### Try it
Retype only the lines at the head of the records, first through the one with "OID request of", exactly as written.

■ ■ ■

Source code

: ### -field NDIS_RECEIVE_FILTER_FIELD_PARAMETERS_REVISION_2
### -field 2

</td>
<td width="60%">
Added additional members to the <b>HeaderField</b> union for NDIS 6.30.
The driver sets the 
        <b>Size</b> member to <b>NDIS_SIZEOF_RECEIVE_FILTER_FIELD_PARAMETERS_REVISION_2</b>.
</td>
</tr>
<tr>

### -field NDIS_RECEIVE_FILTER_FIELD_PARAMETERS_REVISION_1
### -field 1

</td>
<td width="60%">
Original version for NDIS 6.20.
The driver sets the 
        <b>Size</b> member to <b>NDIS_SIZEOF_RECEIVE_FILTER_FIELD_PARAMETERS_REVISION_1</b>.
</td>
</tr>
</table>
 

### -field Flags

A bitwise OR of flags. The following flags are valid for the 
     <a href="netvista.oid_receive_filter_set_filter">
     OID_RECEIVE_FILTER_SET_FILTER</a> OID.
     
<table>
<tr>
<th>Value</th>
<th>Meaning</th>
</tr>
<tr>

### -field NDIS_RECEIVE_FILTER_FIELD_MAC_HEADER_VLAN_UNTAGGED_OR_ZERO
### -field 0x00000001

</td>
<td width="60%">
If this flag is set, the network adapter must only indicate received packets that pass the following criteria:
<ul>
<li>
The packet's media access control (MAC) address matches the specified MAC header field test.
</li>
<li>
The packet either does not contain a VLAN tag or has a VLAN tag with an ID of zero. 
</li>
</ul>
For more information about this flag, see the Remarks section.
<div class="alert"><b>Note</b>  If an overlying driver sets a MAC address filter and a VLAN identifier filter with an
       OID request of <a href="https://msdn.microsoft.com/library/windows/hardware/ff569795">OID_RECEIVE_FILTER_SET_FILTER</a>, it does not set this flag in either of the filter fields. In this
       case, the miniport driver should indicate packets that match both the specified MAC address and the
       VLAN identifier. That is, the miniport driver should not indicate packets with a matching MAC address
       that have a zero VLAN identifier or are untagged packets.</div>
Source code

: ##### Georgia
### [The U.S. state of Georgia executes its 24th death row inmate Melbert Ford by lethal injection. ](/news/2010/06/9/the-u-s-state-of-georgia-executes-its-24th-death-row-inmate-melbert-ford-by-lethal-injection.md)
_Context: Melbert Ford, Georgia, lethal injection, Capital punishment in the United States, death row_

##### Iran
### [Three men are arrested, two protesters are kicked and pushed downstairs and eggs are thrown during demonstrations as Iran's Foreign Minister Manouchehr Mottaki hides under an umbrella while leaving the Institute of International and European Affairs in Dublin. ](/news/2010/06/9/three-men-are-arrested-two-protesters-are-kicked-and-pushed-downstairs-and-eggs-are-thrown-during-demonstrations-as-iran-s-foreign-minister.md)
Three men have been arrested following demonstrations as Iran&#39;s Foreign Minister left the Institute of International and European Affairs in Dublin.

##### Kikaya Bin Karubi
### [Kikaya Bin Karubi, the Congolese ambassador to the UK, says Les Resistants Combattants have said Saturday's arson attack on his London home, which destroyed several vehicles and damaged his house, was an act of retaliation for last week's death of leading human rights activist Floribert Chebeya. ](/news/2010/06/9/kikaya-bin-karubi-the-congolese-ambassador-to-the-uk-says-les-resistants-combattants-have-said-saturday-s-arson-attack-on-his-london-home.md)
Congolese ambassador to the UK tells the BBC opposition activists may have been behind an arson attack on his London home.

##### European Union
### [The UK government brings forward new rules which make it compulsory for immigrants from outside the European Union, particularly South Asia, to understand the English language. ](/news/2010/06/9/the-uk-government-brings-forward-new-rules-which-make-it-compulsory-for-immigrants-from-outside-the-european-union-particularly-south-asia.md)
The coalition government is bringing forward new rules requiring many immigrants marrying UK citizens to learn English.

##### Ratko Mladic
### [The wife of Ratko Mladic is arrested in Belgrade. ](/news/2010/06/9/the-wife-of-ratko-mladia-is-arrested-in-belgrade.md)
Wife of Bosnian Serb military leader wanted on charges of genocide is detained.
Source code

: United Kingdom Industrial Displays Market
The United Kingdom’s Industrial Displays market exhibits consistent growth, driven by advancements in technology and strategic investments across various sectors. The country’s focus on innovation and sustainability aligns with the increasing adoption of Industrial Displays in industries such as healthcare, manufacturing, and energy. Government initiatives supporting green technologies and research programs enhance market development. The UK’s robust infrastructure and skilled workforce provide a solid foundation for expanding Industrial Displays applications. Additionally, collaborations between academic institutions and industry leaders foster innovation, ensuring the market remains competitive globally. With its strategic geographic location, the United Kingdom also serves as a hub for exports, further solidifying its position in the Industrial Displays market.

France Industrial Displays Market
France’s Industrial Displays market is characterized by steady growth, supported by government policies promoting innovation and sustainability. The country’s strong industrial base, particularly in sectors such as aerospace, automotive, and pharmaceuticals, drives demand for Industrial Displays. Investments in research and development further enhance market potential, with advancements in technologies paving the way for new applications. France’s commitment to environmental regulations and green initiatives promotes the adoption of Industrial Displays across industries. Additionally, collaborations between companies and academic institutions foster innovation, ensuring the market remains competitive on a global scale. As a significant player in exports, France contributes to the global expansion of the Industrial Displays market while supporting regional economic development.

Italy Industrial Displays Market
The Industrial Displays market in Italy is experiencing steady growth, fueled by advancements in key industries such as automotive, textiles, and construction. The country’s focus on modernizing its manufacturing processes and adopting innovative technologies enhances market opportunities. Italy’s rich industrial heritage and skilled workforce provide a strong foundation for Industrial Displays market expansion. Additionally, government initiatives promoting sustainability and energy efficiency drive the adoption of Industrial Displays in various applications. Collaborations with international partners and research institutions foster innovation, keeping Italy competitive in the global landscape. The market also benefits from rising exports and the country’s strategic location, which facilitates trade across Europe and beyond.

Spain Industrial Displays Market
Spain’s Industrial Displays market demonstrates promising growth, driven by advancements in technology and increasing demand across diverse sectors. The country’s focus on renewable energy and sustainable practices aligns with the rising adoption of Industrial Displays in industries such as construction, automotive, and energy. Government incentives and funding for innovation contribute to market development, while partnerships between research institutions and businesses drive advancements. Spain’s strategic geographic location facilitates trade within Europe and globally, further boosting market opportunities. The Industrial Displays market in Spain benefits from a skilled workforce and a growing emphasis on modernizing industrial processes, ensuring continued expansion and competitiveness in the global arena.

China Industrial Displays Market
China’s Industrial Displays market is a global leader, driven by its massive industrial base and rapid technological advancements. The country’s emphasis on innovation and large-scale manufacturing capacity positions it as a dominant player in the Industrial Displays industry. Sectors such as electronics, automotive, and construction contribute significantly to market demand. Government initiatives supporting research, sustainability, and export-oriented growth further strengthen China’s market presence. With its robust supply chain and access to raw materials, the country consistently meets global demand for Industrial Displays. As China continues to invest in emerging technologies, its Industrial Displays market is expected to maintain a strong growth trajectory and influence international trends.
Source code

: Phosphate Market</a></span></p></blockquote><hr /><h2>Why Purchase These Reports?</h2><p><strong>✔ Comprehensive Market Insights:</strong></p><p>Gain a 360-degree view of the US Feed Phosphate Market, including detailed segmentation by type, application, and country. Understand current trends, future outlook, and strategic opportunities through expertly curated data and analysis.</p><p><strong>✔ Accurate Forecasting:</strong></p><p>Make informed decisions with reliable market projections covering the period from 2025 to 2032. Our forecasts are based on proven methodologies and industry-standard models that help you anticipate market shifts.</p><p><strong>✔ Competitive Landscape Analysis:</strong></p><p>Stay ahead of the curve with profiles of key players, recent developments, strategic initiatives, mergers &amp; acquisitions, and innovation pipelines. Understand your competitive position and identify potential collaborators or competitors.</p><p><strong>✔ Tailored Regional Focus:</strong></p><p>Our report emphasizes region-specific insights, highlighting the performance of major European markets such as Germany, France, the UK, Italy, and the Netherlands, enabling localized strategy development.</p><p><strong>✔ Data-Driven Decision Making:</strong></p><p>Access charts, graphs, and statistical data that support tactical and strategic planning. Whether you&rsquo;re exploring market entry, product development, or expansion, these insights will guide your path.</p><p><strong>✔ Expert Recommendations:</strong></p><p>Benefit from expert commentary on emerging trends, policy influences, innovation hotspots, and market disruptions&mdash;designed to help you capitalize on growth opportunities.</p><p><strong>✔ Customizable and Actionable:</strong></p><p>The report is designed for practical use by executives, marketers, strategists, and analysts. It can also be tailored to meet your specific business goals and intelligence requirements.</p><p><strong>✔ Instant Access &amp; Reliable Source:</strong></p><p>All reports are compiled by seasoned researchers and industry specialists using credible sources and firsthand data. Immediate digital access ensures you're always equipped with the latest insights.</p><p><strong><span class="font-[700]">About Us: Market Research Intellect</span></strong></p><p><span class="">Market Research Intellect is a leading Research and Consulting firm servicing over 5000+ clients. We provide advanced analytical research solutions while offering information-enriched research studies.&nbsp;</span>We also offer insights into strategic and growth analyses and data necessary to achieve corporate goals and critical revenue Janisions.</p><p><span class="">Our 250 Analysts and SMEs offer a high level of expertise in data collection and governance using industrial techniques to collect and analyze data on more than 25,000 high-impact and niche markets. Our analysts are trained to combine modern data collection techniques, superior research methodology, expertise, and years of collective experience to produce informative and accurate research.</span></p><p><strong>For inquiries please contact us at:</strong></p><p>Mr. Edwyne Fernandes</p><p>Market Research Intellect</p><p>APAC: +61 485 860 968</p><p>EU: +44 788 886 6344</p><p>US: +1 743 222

■ ■ ■

### Answer
Source code

: ### -field NDIS_RECEIVE_FILTER_FIELD_PARAMETERS_REVISION_2
### -field 2

</td>
<td width="60%">
Added additional members to the <b>HeaderField</b> union for NDIS 6.30.
The driver sets the 
        <b>Size</b> member to <b>NDIS_SIZEOF_RECEIVE_FILTER_FIELD_PARAMETERS_REVISION_2</b>.
</td>
</tr>
<tr>

### -field NDIS_RECEIVE_FILTER_FIELD_PARAMETERS_REVISION_1
### -field 1

</td>
<td width="60%">
Original version for NDIS 6.20.
The driver sets the 
        <b>Size</b> member to <b>NDIS_SIZEOF_RECEIVE_FILTER_FIELD_PARAMETERS_REVISION_1</b>.
</td>
</tr>
</table>
 

### -field Flags

A bitwise OR of flags. The following flags are valid for the 
     <a href="netvista.oid_receive_filter_set_filter">
     OID_RECEIVE_FILTER_SET_FILTER</a> OID.
     
<table>
<tr>
<th>Value</th>
<th>Meaning</th>
</tr>
<tr>

### -field NDIS_RECEIVE_FILTER_FIELD_MAC_HEADER_VLAN_UNTAGGED_OR_ZERO
### -field 0x00000001

</td>
<td width="60%">
If this flag is set, the network adapter must only indicate received packets that pass the following criteria:
<ul>
<li>
The packet's media access control (MAC) address matches the specified MAC header field test.
</li>
<li>
The packet either does not contain a VLAN tag or has a VLAN tag with an ID of zero. 
</li>
</ul>
For more information about this flag, see the Remarks section.
<div class="alert"><b>Note</b>  If an overlying driver sets a MAC address filter and a VLAN identifier filter with an
       OID request of <a href="https://msdn.microsoft.com/library/windows/hardware/ff569795">OID_RECEIVE_FILTER_SET_FILTER</a>, it does not set this flag in either of the filter fields. In this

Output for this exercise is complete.